At first glance the paintings appear to have a lot in common with each other. They incorporate shapes, usually triangles or octagonal structures. The colors are radiant and carnivalesque, ranging from cotton candy pink to ocean blue to golden yellow. They exhibit a Kandinsky-like superior understanding of balance through their compositional divisions, juxtapositions of shapes, and use of line.
However, further perusing results in noticing the uniqueness of each of these works. Lloyd demonstrates a multiplicity of aesthetic influences that play out in his paintings. Works like Absurd Consequences and An Illusive Path incorporate glossy, pasted shapes in bands of color, which resemble Frank Stella’s famed irregular polygons. Surrealism slithers in, with sinuous shapes and attenuated limbs connecting to and holding aloft taut lines; the result, as in Ephemeris and The Age of Discovery, is a cheeky and free-spirited update to the Duchampian bachelor machine.
Other works offer surprises in terms of materials and techniques used.
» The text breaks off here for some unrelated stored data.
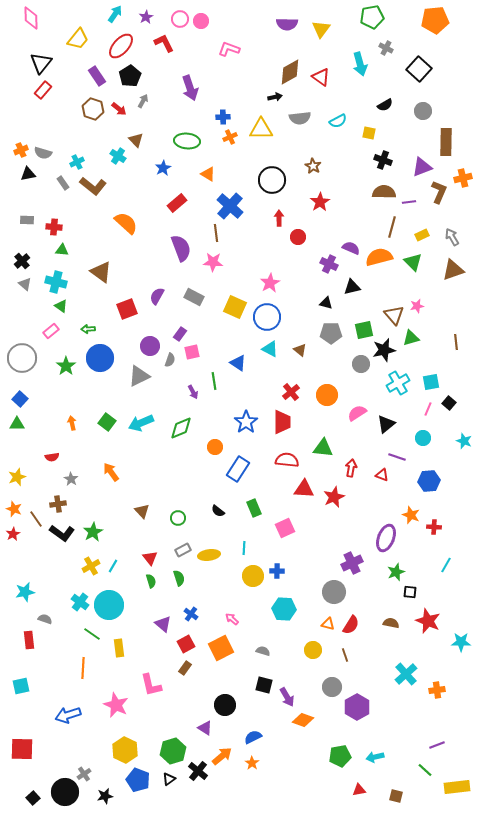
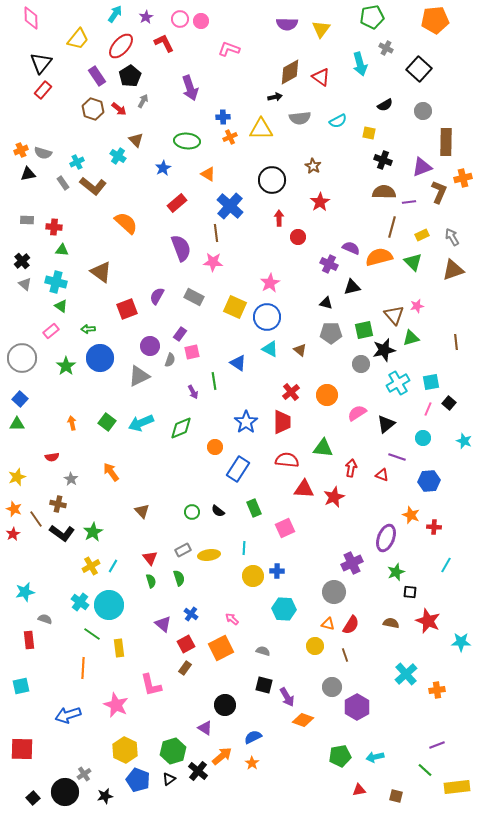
brown cross at (58, 504): rotated 21 degrees clockwise
green circle at (178, 518): moved 14 px right, 6 px up
yellow circle at (313, 650): moved 2 px right, 4 px up
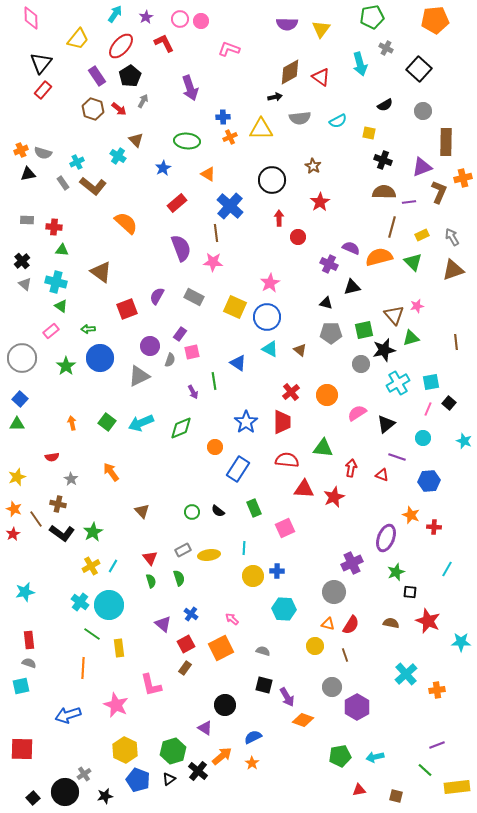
cyan line at (446, 565): moved 1 px right, 4 px down
gray semicircle at (45, 619): moved 16 px left, 44 px down
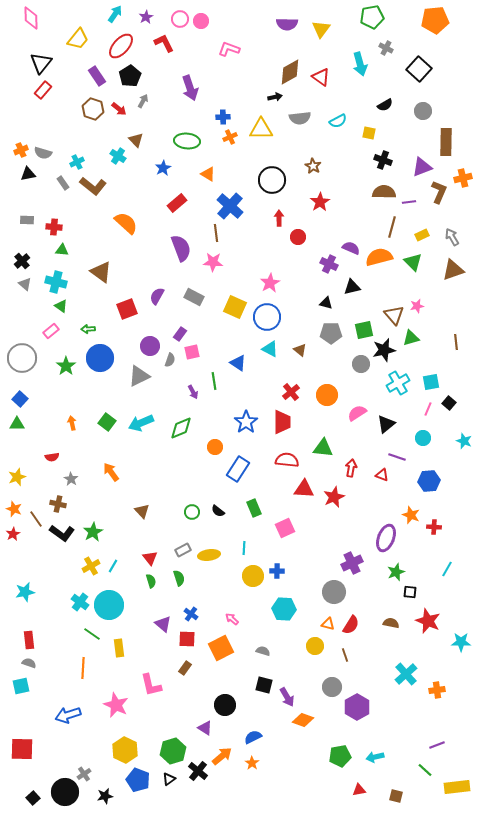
red square at (186, 644): moved 1 px right, 5 px up; rotated 30 degrees clockwise
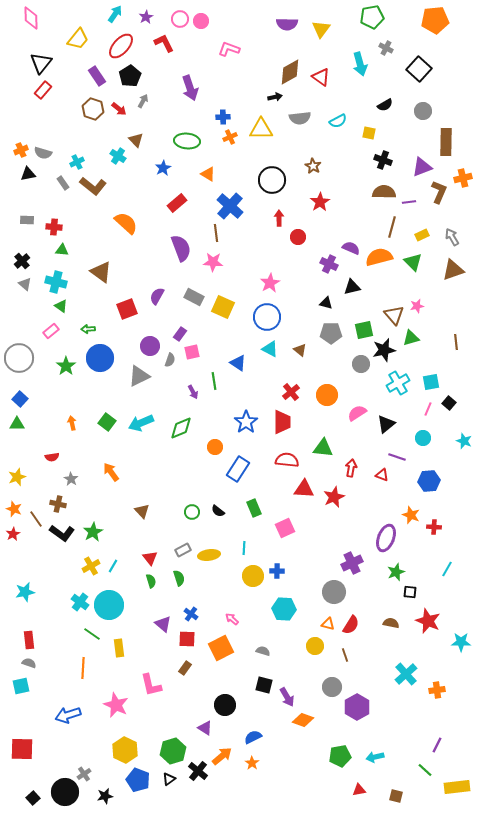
yellow square at (235, 307): moved 12 px left
gray circle at (22, 358): moved 3 px left
purple line at (437, 745): rotated 42 degrees counterclockwise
A Fundamental Force features a pasted, torn piece of floral fabric, while Ephemeris tucks in one corner a shadowy photo of an island scene painted over with thick but transparent paint. Some of the canvases owe a debt to the Color Field painters, as translucent veils of paint stain the canvases, but others pile up viscous and metallic acrylic paints. Lloyd doesn’t seem to want to confine himself to one type of paint or one type of visual impression, with the abstract, the biomorphic, and the decorative all companionably vying for our attention.
These works aren’t simply studies in painting’s past, but explorations of the ineffability of nature. Lloyd once described his work as a combination of “serious mysticism and fucked-up pseudo-science”, which gives amusing insight into his intentions with his pieces. Many of the works suggest natural scenes, such as According to Nature with its insinuation of a rocky outcrop and hazy, sunset colors. Day and Night juxtaposes inky, gold-laced blue with bright yellow, and Being and Form has a spray of blue paint crashing on a brown shore. The connections to nature might be mere suggestions, and there’s certainly a dollop of absurdity present, but the overall sensation is of nature’s beauty and weirdness.
Lloyd’s newest works are thus testaments to painting’s continued relevance and possibility, and offer a compelling assertion of abstraction’s ability to conjure and connote.